This week, Adobe, producer of Photoshop and other creative software made a landmark announcement: the Creative Cloud just ate the Creative Suite.
Going forward, Adobe will not sell boxed versions of its Creative Suite products like the aforementioned Photoshop. Buyers will have to purchase software subscriptions, meaning you can only use a piece of software as long as you pay Adobe a monthly fee for access to its Creative Cloud.
This is a massive paradigm shift for the software industry, and quite a controversial one. The proponents of Adobe’s move applaud the company’s high-end $49.99/month package, which includes access to software that costs thousands of dollars at retail, as well as regular upgrades and enhancements.
However, critics are pointing out that for many users, the cost of using Adobe products will rise significantly. In the past, many Photoshop users would only upgrade every two or three generations, paying $200-300 every few years. Now, to upgrade from a past version of Photoshop, they’ll be forced to pay $240 each year for access.
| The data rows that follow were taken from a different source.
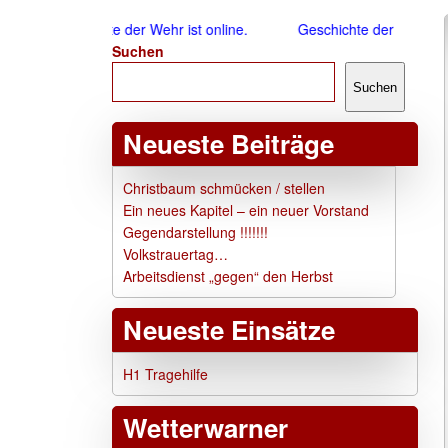
Geschichte der Wehr ist online.
Geschichte der Wehr ist o
Suchen
Suchen
Neueste Beiträge
Christbaum schmücken / stellen
Ein neues Kapitel – ein neuer Vorstand
Gegendarstellung !!!!!!!
Volkstrauertag…
Arbeitsdienst „gegen“ den Herbst
Neueste Einsätze
H1 Tragehilfe
Wetterwarner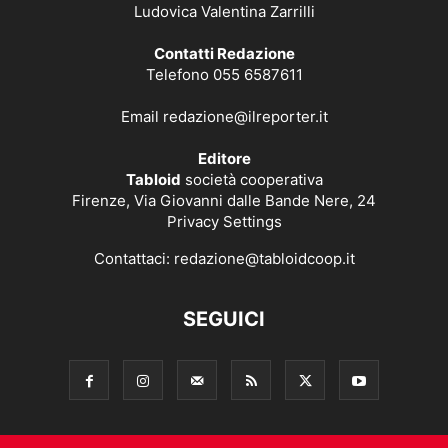
Ludovica Valentina Zarrilli
Contatti Redazione
Telefono 055 6587611
Email
redazione@ilreporter.it
Editore
Tabloid
società cooperativa
Firenze, Via Giovanni dalle Bande Nere, 24
Privacy Settings
Contattaci:
redazione@tabloidcoop.it
SEGUICI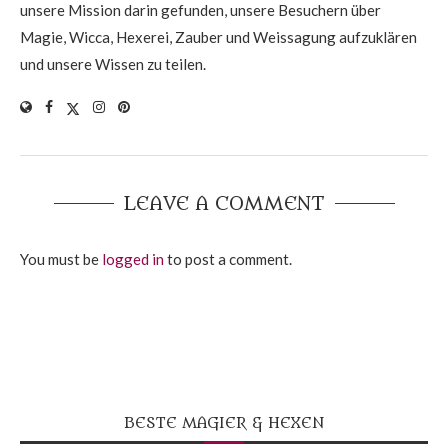
unsere Mission darin gefunden, unsere Besuchern über
Magie, Wicca, Hexerei, Zauber und Weissagung aufzuklären
und unsere Wissen zu teilen.
LEAVE A COMMENT
You must be
logged in
to post a comment.
BESTE MAGIER & HEXEN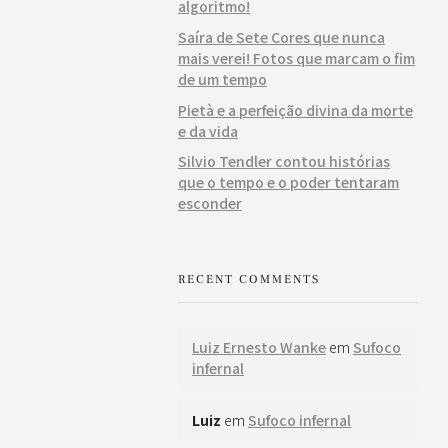
algoritmo!
Saíra de Sete Cores que nunca
mais verei! Fotos que marcam o fim
de um tempo
Pietà e a perfeição divina da morte
e da vida
Silvio Tendler contou histórias
que o tempo e o poder tentaram
esconder
RECENT COMMENTS
Luiz Ernesto Wanke
em
Sufoco
infernal
Luiz
em
Sufoco infernal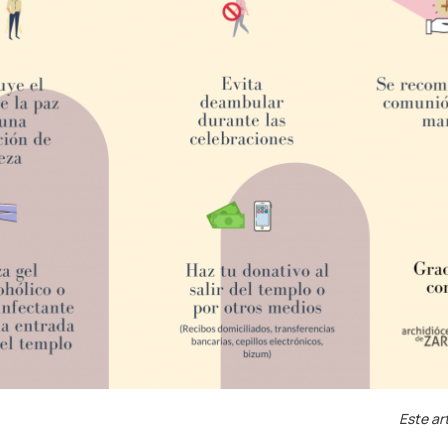
Este ar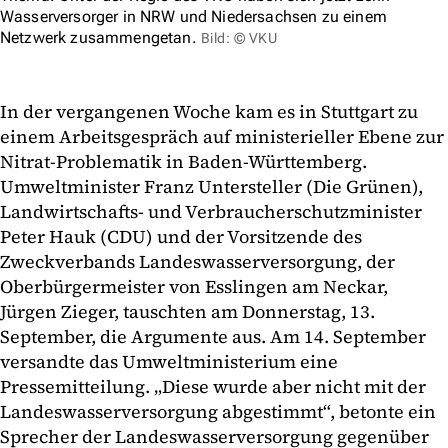
Wasserversorger in NRW und Niedersachsen zu einem
Netzwerk zusammengetan.
Bild: © VKU
In der vergangenen Woche kam es in Stuttgart zu
einem Arbeitsgespräch auf ministerieller Ebene zur
Nitrat-Problematik in Baden-Württemberg.
Umweltminister Franz Untersteller (Die Grünen),
Landwirtschafts- und Verbraucherschutzminister
Peter Hauk (CDU) und der Vorsitzende des
Zweckverbands Landeswasserversorgung, der
Oberbürgermeister von Esslingen am Neckar,
Jürgen Zieger, tauschten am Donnerstag, 13.
September, die Argumente aus. Am 14. September
versandte das Umweltministerium eine
Pressemitteilung. „Diese wurde aber nicht mit der
Landeswasserversorgung abgestimmt“, betonte ein
Sprecher der Landeswasserversorgung gegenüber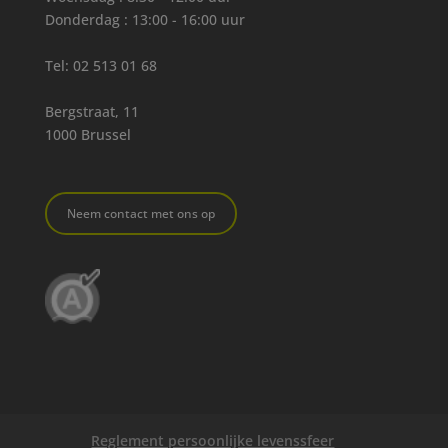
Donderdag : 13:00 - 16:00 uur
Tel:
02 513 01 68
Bergstraat, 11
1000 Brussel
Neem contact met ons op
Reglement persoonlijke levenssfeer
So will we start paying monthly fees for all our software?
I’m not so sure. The 800-pound gorilla of software, Microsoft, is resisting an aggressive move toward a subscription-only model. On a company blog, it noted that it sees a ten-year time horizon before universal acceptance of subscription-based software. Therefore, Adobe’s new strategy represents an interesting test that may impact software buying forever.